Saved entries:
--- --- ---
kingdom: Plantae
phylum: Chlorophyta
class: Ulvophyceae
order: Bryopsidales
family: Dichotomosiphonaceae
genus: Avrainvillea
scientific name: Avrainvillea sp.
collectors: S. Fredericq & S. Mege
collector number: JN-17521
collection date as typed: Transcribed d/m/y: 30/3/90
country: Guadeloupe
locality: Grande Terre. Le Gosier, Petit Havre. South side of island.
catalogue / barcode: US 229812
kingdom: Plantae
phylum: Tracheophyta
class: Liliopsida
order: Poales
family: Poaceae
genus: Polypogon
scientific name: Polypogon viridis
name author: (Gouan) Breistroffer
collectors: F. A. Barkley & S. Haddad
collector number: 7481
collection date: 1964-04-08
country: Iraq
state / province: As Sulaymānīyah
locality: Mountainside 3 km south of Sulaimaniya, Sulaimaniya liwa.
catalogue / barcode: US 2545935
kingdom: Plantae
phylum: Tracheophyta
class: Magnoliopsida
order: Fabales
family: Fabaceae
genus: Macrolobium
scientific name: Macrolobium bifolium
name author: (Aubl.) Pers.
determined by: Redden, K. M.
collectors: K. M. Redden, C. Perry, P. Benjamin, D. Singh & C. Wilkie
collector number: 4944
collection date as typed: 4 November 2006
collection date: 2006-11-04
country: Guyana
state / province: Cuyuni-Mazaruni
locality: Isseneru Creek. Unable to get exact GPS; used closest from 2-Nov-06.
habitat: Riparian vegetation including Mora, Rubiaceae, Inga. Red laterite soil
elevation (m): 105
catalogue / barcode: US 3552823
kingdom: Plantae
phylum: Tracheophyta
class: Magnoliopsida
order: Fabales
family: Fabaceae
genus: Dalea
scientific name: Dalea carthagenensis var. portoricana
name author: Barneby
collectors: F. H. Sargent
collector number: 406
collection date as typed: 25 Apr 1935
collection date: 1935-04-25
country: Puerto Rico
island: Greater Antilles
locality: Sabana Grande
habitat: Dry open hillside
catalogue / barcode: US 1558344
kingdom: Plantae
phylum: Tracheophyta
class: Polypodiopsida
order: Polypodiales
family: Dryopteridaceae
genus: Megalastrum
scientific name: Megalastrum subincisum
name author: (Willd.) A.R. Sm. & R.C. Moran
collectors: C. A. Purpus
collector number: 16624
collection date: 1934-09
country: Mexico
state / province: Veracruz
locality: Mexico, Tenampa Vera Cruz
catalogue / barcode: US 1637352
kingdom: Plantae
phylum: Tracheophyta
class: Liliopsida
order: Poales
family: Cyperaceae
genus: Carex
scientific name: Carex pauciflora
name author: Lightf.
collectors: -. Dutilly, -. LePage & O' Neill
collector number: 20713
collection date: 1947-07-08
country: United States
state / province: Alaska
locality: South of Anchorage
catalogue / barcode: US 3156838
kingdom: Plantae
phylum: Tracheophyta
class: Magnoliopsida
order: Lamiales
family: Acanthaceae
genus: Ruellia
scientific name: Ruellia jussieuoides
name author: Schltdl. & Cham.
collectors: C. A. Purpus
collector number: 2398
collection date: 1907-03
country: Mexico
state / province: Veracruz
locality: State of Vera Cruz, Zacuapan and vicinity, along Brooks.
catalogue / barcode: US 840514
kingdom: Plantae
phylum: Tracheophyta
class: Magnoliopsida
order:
--- --- ---
*EXERCISE PROMPT*.
Reproduce every one of the lines above without changing anything.

*PROBLEM SOLUTION*.
kingdom: Plantae
phylum: Chlorophyta
class: Ulvophyceae
order: Bryopsidales
family: Dichotomosiphonaceae
genus: Avrainvillea
scientific name: Avrainvillea sp.
collectors: S. Fredericq & S. Mege
collector number: JN-17521
collection date as typed: Transcribed d/m/y: 30/3/90
country: Guadeloupe
locality: Grande Terre. Le Gosier, Petit Havre. South side of island.
catalogue / barcode: US 229812
kingdom: Plantae
phylum: Tracheophyta
class: Liliopsida
order: Poales
family: Poaceae
genus: Polypogon
scientific name: Polypogon viridis
name author: (Gouan) Breistroffer
collectors: F. A. Barkley & S. Haddad
collector number: 7481
collection date: 1964-04-08
country: Iraq
state / province: As Sulaymānīyah
locality: Mountainside 3 km south of Sulaimaniya, Sulaimaniya liwa.
catalogue / barcode: US 2545935
kingdom: Plantae
phylum: Tracheophyta
class: Magnoliopsida
order: Fabales
family: Fabaceae
genus: Macrolobium
scientific name: Macrolobium bifolium
name author: (Aubl.) Pers.
determined by: Redden, K. M.
collectors: K. M. Redden, C. Perry, P. Benjamin, D. Singh & C. Wilkie
collector number: 4944
collection date as typed: 4 November 2006
collection date: 2006-11-04
country: Guyana
state / province: Cuyuni-Mazaruni
locality: Isseneru Creek. Unable to get exact GPS; used closest from 2-Nov-06.
habitat: Riparian vegetation including Mora, Rubiaceae, Inga. Red laterite soil
elevation (m): 105
catalogue / barcode: US 3552823
kingdom: Plantae
phylum: Tracheophyta
class: Magnoliopsida
order: Fabales
family: Fabaceae
genus: Dalea
scientific name: Dalea carthagenensis var. portoricana
name author: Barneby
collectors: F. H. Sargent
collector number: 406
collection date as typed: 25 Apr 1935
collection date: 1935-04-25
country: Puerto Rico
island: Greater Antilles
locality: Sabana Grande
habitat: Dry open hillside
catalogue / barcode: US 1558344
kingdom: Plantae
phylum: Tracheophyta
class: Polypodiopsida
order: Polypodiales
family: Dryopteridaceae
genus: Megalastrum
scientific name: Megalastrum subincisum
name author: (Willd.) A.R. Sm. & R.C. Moran
collectors: C. A. Purpus
collector number: 16624
collection date: 1934-09
country: Mexico
state / province: Veracruz
locality: Mexico, Tenampa Vera Cruz
catalogue / barcode: US 1637352
kingdom: Plantae
phylum: Tracheophyta
class: Liliopsida
order: Poales
family: Cyperaceae
genus: Carex
scientific name: Carex pauciflora
name author: Lightf.
collectors: -. Dutilly, -. LePage & O' Neill
collector number: 20713
collection date: 1947-07-08
country: United States
state / province: Alaska
locality: South of Anchorage
catalogue / barcode: US 3156838
kingdom: Plantae
phylum: Tracheophyta
class: Magnoliopsida
order: Lamiales
family: Acanthaceae
genus: Ruellia
scientific name: Ruellia jussieuoides
name author: Schltdl. & Cham.
collectors: C. A. Purpus
collector number: 2398
collection date: 1907-03
country: Mexico
state / province: Veracruz
locality: State of Vera Cruz, Zacuapan and vicinity, along Brooks.
catalogue / barcode: US 840514
kingdom: Plantae
phylum: Tracheophyta
class: Magnoliopsida
order:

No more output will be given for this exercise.